The show also includes a lot of feet, or hints at them, as Capellan's work does. Modes of transport are generally the dominant subjects in exhibitions from this part of the world. It used to be boats. Now it's airplanes and feet. Jennifer Allora and Guillermo Calzadilla collaborated on the series of photographs called "Land Mark (footprints)," images of the feet of political protesters in the sand. For his "Translife" project, Cuban artist Abel Olivia invited senior citizens to dance on a long roll of paper placed over defunct railroad tracks. The marks they left symbolize the disappointments their generation encountered.
Meccariello, who is also in the Samson show, exhibits "Pilate's Chair" at RISD. The back of the empty seat is in the form of a cross. The chair's front legs are in a wash bowl, where a backlit pair of feet appear. On each is a tiny crucifix, stigmata on the man who authorized Christ's death.
"Pilate's Chair" comes across as reverent. Another work rooted in religion, Ernesto Pujol's photograph "Frontal Novice," is anything but. Here is a cross-dressing nun, a male face gazing out from a sea of white cloth.
The architecture section of the show is both the bleakest and most moving. There's none of the romance of Havana's boulevards filled with crumbling yet majestic buildings, just housing "solutions" that didn't, or never could, work. Cuban photographer Manuel Pina's "Deconstructing Utopias" is a suite of 16 black-and- white photos documenting a 1960s initiative in which the government gave people materials to build their own houses. The results, grim concrete structures that look about to implode, are reminiscent of the photos of industrial architecture by Bernd and Hilla Becher.
The slightly more hopeful photos of San Juan artist Chemi Rosado Seijo are a result of his cajoling residents of cheap, impromptu houses into painting them green, to blend in and spiritually reclaim the verdant foothills they occupy. Here is at least a sliver of optimism.
There is none of that quality in Jorge Pineda's installation "The Forest," a visual fairy tale or nightmare that will never have a happy ending. Ruined adult lives are tragic enough, but the life of a child that will never turn out right is heartbreaking. In Pineda's piece a girl, carved in wood and dressed in ill-fitting hand-me- downs, turns away from us, as if beating her head against some Dominican version of a wailing wall. We do not see her face. We do see a thicket of black carbon drawn next to her, like pollution invading her soul.

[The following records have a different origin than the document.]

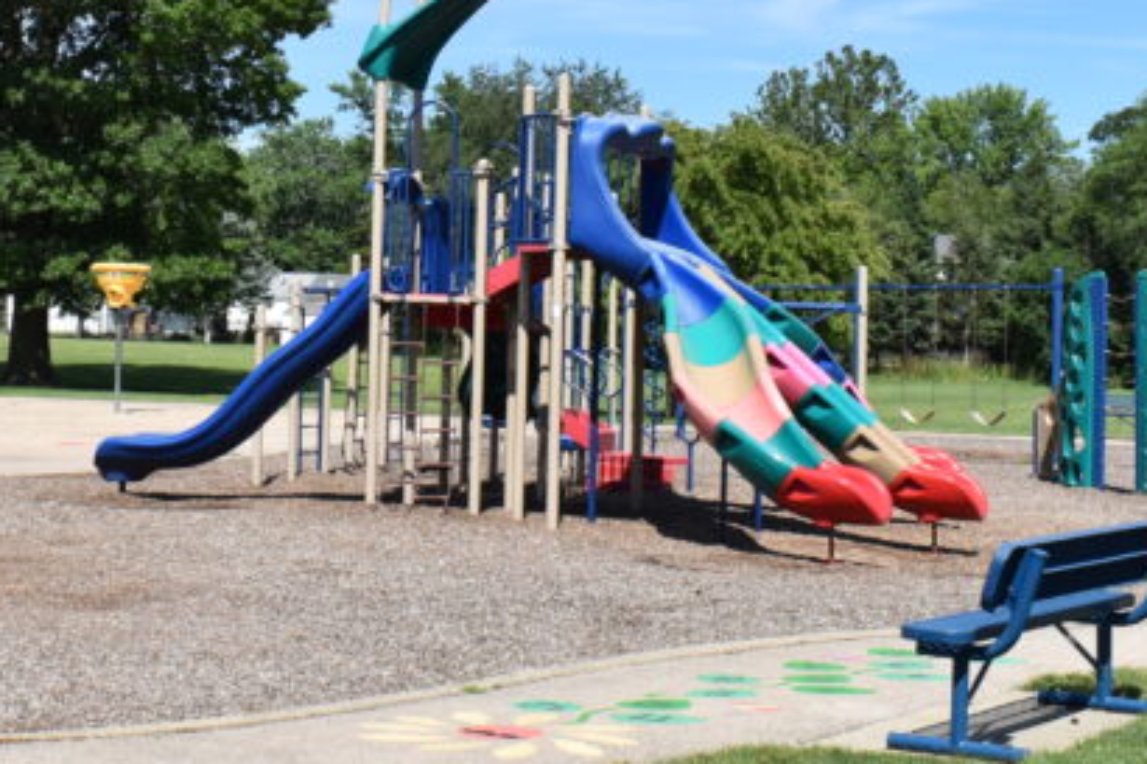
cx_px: 196
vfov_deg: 18.1
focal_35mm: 75
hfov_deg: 26.4
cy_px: 220
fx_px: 2389
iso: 200
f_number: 10
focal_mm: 20
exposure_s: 1/400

"Island Nations: New Art From Cuba, the Dominican Republic, Puerto Rico and the Diaspora" at the Museum of Art, Rhode Island School of Design, Providence, through Jan. 30. Organized by Judith Tannenbaum and Rene Morales.
Island Thresholds, Contem porary Art From the Caribbean" at the Peabody Essex Museum in Salem, Feb. 19-June 5. Organized by Sam Scott.
Dominicanazo! The New Dominican Wave in Art" at Samson Projects in the South End, Jan. 21-Feb. 27. Organized by Camilo Alvarez.